(Document text)
We also were able to easily and quickly identify that after 5 weeks we needed to reapproach our campaign strategy with regards to our other two segments, BOTG & unsegmented, as soon as they started to lag behind our baseline numbers.
This also helped us learn OUR audience, which can oftentimes deviate from the industry standard, which allows us to better target the companies/people WE want to target.
Executive & BOTG segments: Open rates for executive segment was highest on Mondays & Fridays - which goes directly against market research that says these days have the lowest open and engagement rates.
Technical & unsegmented segment: Open rates held steady from Mon-Wed, but we had the highest engagement rate on Tuesday for the technical segment.
We also conducted A/B tests with subject lines and discovered that asking a question instead of offering a value prop received higher open rates, regardless of length and regardless of segment. Additionally, we discovered that email copy length does make an impact, with shorter emails outperforming longer emails with regards to CTR in some cases by up to 11%.
This insight is only available because we designed a profiling process that was testable and we committed ourselves to executing against the data despite our individual “expertise” and egos.
Once we conducted a day of the week test and implemented a strategy based on these results, we saw our open rates increase by 2.1% after 5 weeks for our Executive segment and by 1.3% in the technical segment.

(Given data)
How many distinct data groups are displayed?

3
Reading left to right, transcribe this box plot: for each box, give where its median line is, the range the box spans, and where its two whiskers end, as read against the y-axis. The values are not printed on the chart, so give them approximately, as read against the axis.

(Tasks to perform)
(1) According to the email campaign text, on which days were open rates highest for the executive segment?
(2) Rewrite the email campaign text starting at "This also helped" and ending at "for the technical segment.", replacing "Tuesday" with "Wednesday".

(Results of the exercise)
(1) Mondays and Fridays.

(2)
This also helped us learn OUR audience, which can oftentimes deviate from the industry standard, which allows us to better target the companies/people WE want to target.
Executive & BOTG segments: Open rates for executive segment was highest on Mondays & Fridays - which goes directly against market research that says these days have the lowest open and engagement rates.
Technical & unsegmented segment: Open rates held steady from Mon-Wed, but we had the highest engagement rate on Wednesday for the technical segment.